═══ Extracted material
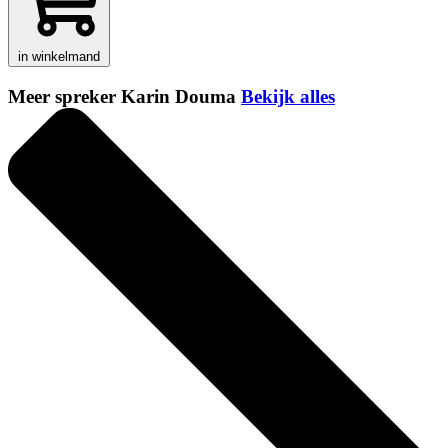
in winkelmand
Meer spreker Karin Douma
Bekijk alles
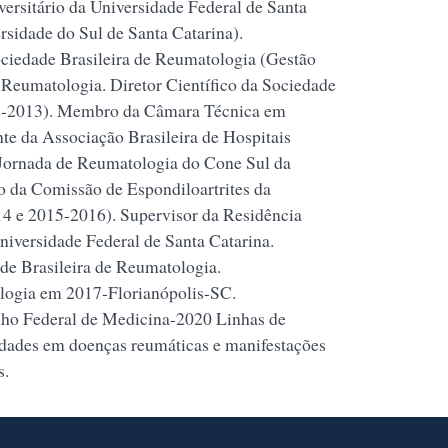
ersitário da Universidade Federal de Santa
sidade do Sul de Santa Catarina).
ciedade Brasileira de Reumatologia (Gestão
Reumatologia. Diretor Científico da Sociedade
12-2013). Membro da Câmara Técnica em
e da Associação Brasileira de Hospitais
 Jornada de Reumatologia do Cone Sul da
 da Comissão de Espondiloartrites da
4 e 2015-2016). Supervisor da Residência
iversidade Federal de Santa Catarina.
e Brasileira de Reumatologia.
logia em 2017-Florianópolis-SC.
ho Federal de Medicina-2020 Linhas de
idades em doenças reumáticas e manifestações
s.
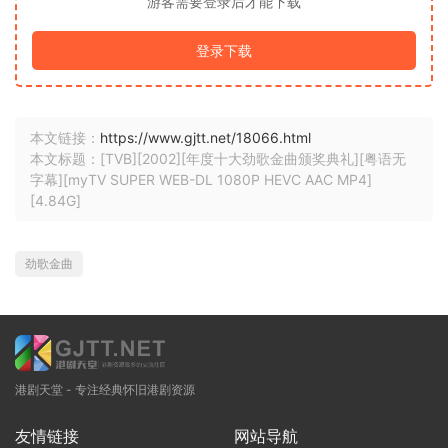
游客需要登录后才能下载
登录下载
本文链接：
https://www.gjtt.net/18066.html
本文标题：[TVB][2002][年度十大劲歌金曲颁奖典礼][粤语无
字幕][myTV SUPER WEB-DL 1080P HEVC AAC MP4]
[4.84G]
劲歌金曲
港剧天堂 - 专注经典怀旧港剧资源
友情链接
网站导航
══════
— Task to carry out —
Reproduce verbatim the lines from the one containing "ersitário da Universidade Federal de Santa" through the end of the recorded data, both included. Omit the pictures from your answer.

— Expected answer —
ersitário da Universidade Federal de Santa
sidade do Sul de Santa Catarina).
ciedade Brasileira de Reumatologia (Gestão
Reumatologia. Diretor Científico da Sociedade
12-2013). Membro da Câmara Técnica em
e da Associação Brasileira de Hospitais
 Jornada de Reumatologia do Cone Sul da
 da Comissão de Espondiloartrites da
4 e 2015-2016). Supervisor da Residência
iversidade Federal de Santa Catarina.
e Brasileira de Reumatologia.
logia em 2017-Florianópolis-SC.
ho Federal de Medicina-2020 Linhas de
idades em doenças reumáticas e manifestações
s.
游客需要登录后才能下载
登录下载
本文链接：
https://www.gjtt.net/18066.html
本文标题：[TVB][2002][年度十大劲歌金曲颁奖典礼][粤语无
字幕][myTV SUPER WEB-DL 1080P HEVC AAC MP4]
[4.84G]
劲歌金曲
港剧天堂 - 专注经典怀旧港剧资源
友情链接
网站导航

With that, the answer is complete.